Тарас рычал, таскал гаденыша по всей квартире, тыкал разбитой мордой во все, что встречалось на пути, разбивал ею стеклянные дверцы шкафов, попытался разбить коробку электрогриля, оставив ее политой кровью и с парой белых комочков выбитых зубов, напоследок примерился и мощно швырнул головой в экран телевизора.

Раздался мощный хлопок. Гаденыш тонко завизжал и умолк. Запахло горелым мясом. Он завис головой в черной коробке, стоя на коленях и бессильно уронив руки.

Тарас обернулся ко второму:

– Ну, будешь говорить?

От его улыбки завизжала бы в страхе акула. Тот, бледный, дрожащий, почти мертвый от страха, смотрел выпученными глазами, его трясло так крупно, что губы шлепали, как у пса, что отряхивается после купанья.

– Ты все видел? – спросил Тарас.

Подросток судорожно кивнул. Тарас поинтересовался:

– Понял, за что?

Кивок снова, но Тарас спросил неумолимо:

– За что?

– Он кого-то, – прошептали бледные губы, – обидел из крути…

Тарас почти лениво ударил его тыльной стороной ладони. Губы лопнули, а щеку раскровенило твердыми, как копыта, костяшками суставов. Подросток не осмелился даже утереть кровь, смотрел умоляюще.

– Неверно, – ответил Тарас. – В Интернете никогда не угадаешь, кого обидел. Понял? Ты можешь погадить на сайте безобидной старушки, а она окажется одноклассницей бабушки вожака долгопрудненцев или генерала ФСБ. И тот и другой одинаково помогут, понял?.. Повтори, что понял?

Окровавленные губы прошептали:

– Что опасно…

– Верно. Что опасно?

– Опасно задевать…

– Тоже верно. Кого опасно задевать?

Разбитые губы шевелились так долго, что Тарас снова приготовился садануть, но на этот раз уже так, чтобы мозги расплескались по стене, начали в самом деле злить эти мелкие пакостники, но гаденыш наконец выдавил из себя:

– Всех опасно…

Тарас кивнул:

– То-то и оно. А не опасно – быть вежливым. За вежливость еще никого не били. Запомни! И другим перескажи. И скажи всем, что отыскать анонимщика в Интернете намного проще, чем телефонного террориста. А теперь…

Черноволосый ревел, его трясло, от него запахло мерзко, стало видно, как модные светлые брюки потемнели, намокли и потяжелели.

– Ах, – протянул Тарас, – так ты что-то плохо меня слушаешь…

Он ударил по лицу снова, на этот раз отпустив руку. Подросток рухнул на пол, а Тарас наступил на пальцы другой руки сапогом, услыхал вопль, хруст тонких косточек, улыбнулся так, как могла бы улыбаться сама смерть.

– Какой ты красивый, – проговорил он почти с нежностью. – Эх… И богатенький! Ишь какие штуки вам накупили! Рыжий, дай-ка мне вон ту монтировку.

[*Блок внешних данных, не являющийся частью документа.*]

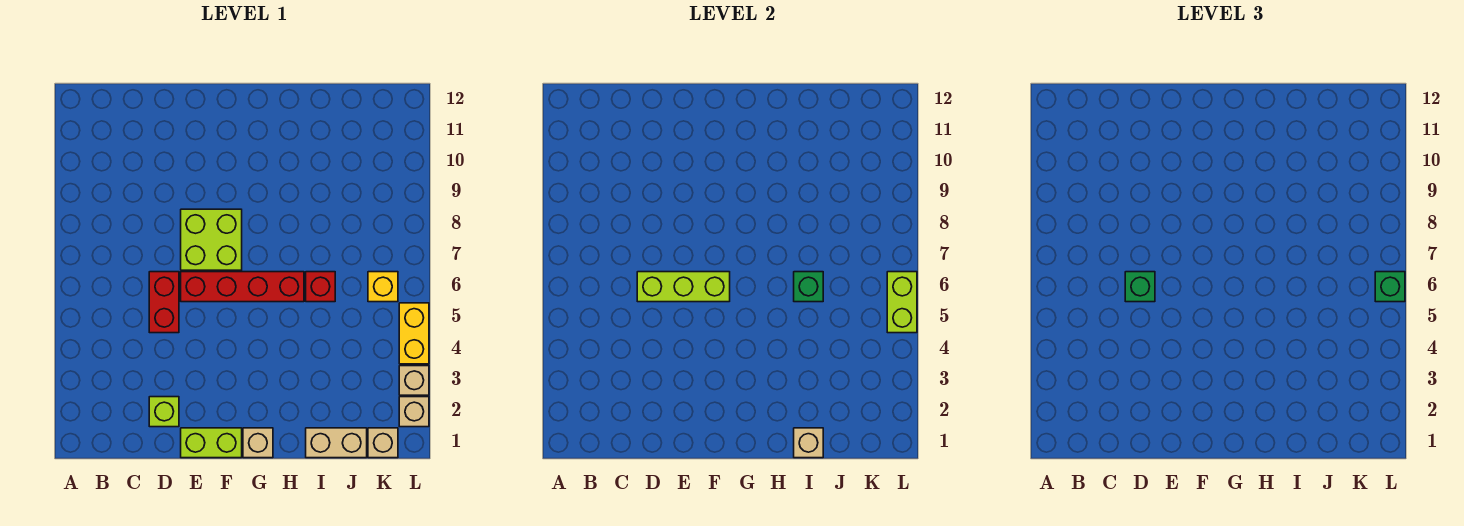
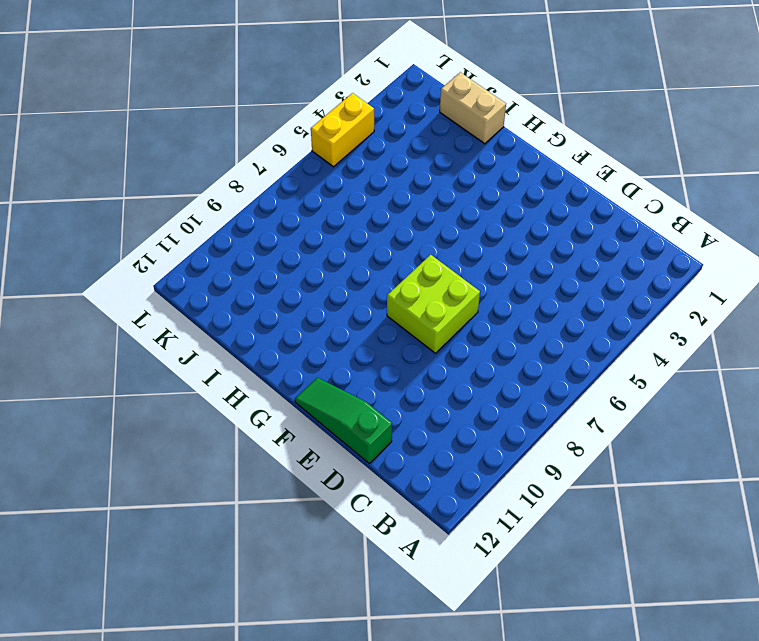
green 1x3 slope [295,378,392,463] -> none
none -> lime 1x1 brick [149,397,179,427]
none -> red 1x2 brick [149,272,179,333]
none -> lime 1x2 brick [181,428,242,458]

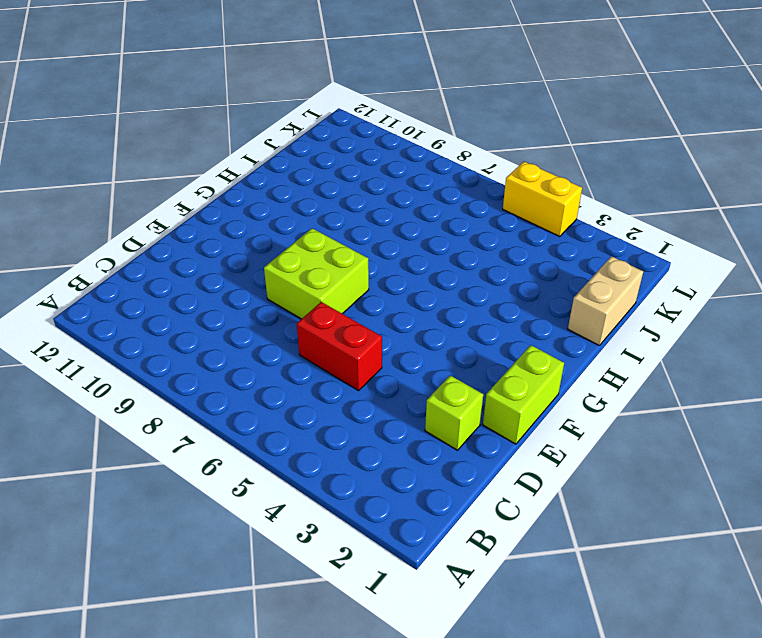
none -> red 1x4 brick [181,272,304,302]
none -> tan 1x1 brick [243,428,273,458]
none -> red 1x1 brick [306,272,335,302]

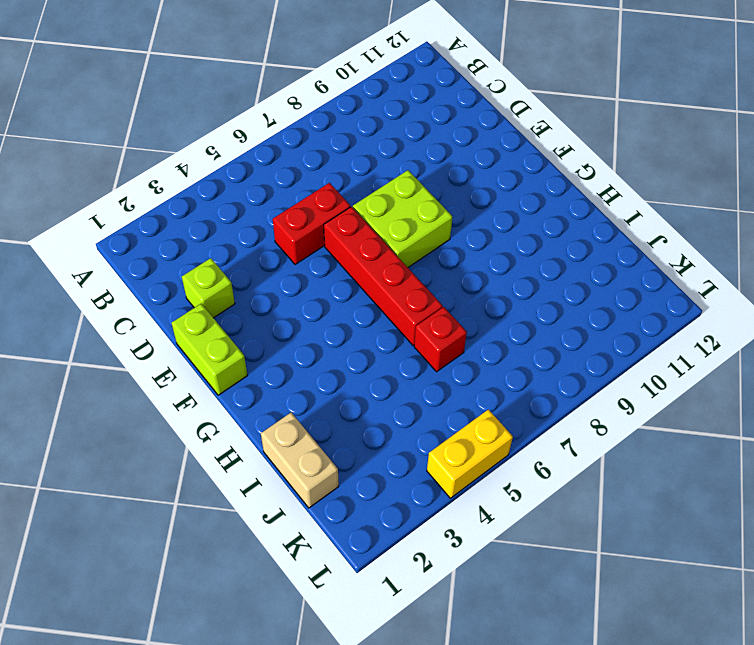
none -> tan 1x1 brick [243,428,273,458]
none -> tan 1x1 brick [368,428,398,458]
none -> yellow 1x1 brick [368,272,398,302]

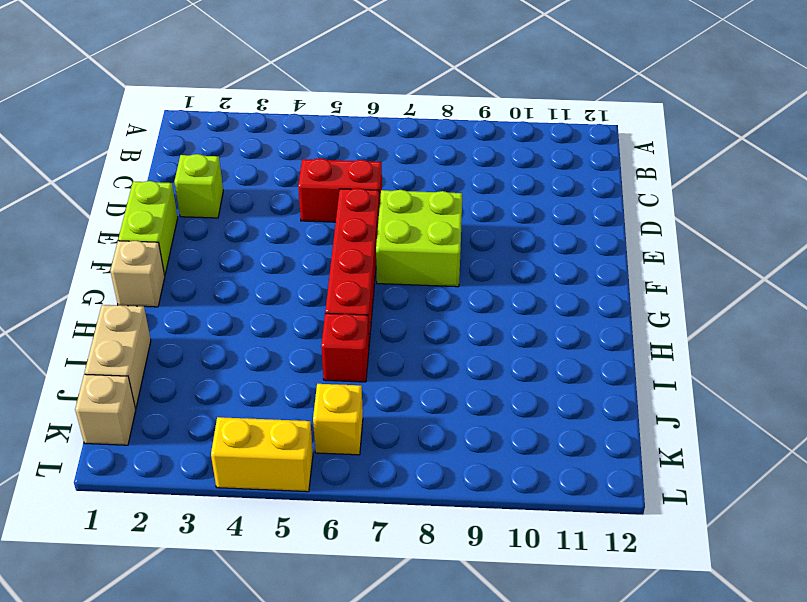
none -> tan 1x1 brick [399,397,429,427]
none -> tan 1x1 brick [399,366,429,395]
none -> lime 1x3 brick [637,272,730,302]

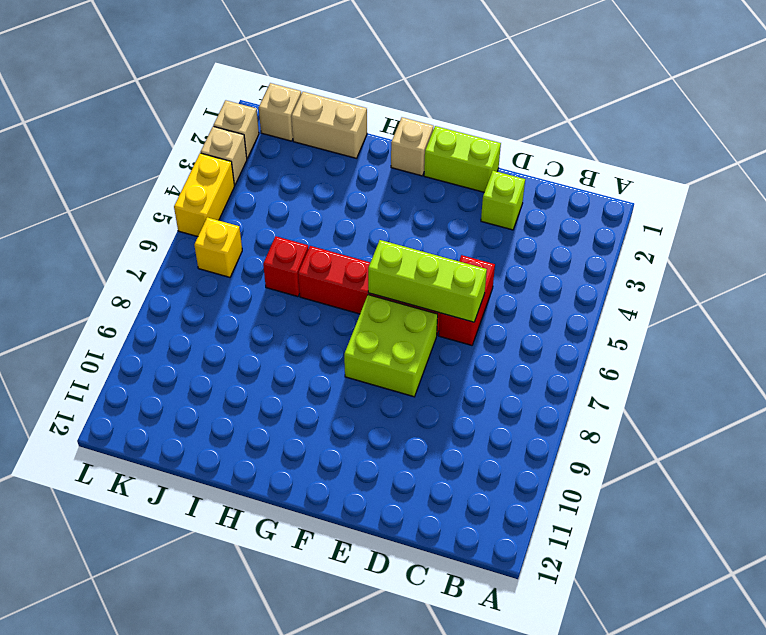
none -> tan 1x1 brick [794,428,823,458]
none -> green 1x1 brick [794,272,823,302]
none -> lime 1x2 brick [887,272,917,333]

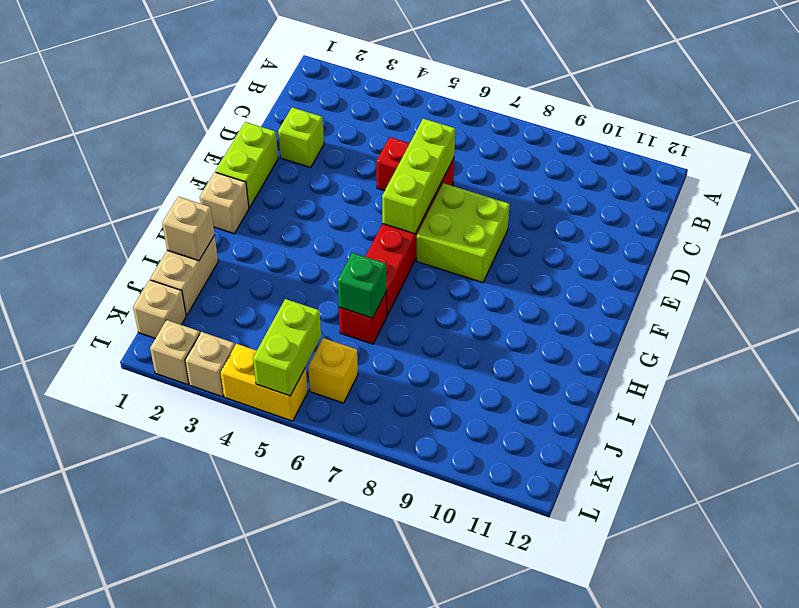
lime 1x2 brick [253,299,321,396] -> lime 1x2 brick turned to [887,272,917,333]
none -> green 1x1 brick [1125,272,1155,302]
none -> green 1x1 brick [1375,272,1405,302]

– Это не монтировка, – ответил Дмитрий.

– Все равно дай!

Подросток смотрел расширенными от ужаса глазами, а Тарас замахнулся, стальной прут мелькнул и с силой опустился точно на разбитые губы. Брызнула кровь, зубы с хрустом провалились в рот, пара осколков вылетела и покатилась бело-красными комочками по полу.

Красная пелена спала с глаз Дмитрия. Он почти с сочувствием смотрел на распластанного сынка хозяина квартиры. Тот скорчился на полу, правая рука с открытым переломом, все-таки зверь этот Тарас, на левой раздроблены пальцы, на полу лужа из разбитого рта, комочки выбитых зубов…

Валентин на прощание перехватил ножом телефонный провод, бросил на пол и наступил на коробочку сотового. Дмитрий и Тарас, что мобильный телефон заметил, но пренебрег такой мелочью, уже ждали у двери.

Валентин, оглянувшись, предупредил:

– Полчаса – ни звука. Иначе найдем снова. Хоть в Мексике.

От его холодного шипящего голоса стало страшнее, чем от оскаленной пасти Тараса.

Обратно спустились так же спокойно, как и заехали. Почтальон сбросил в лифте униформу, из подъезда вышли трое парней в просторных джинсах и рубашках, а вывернутая наизнанку сумка почтальона превратилась в ярко-зеленый туристический рюкзак.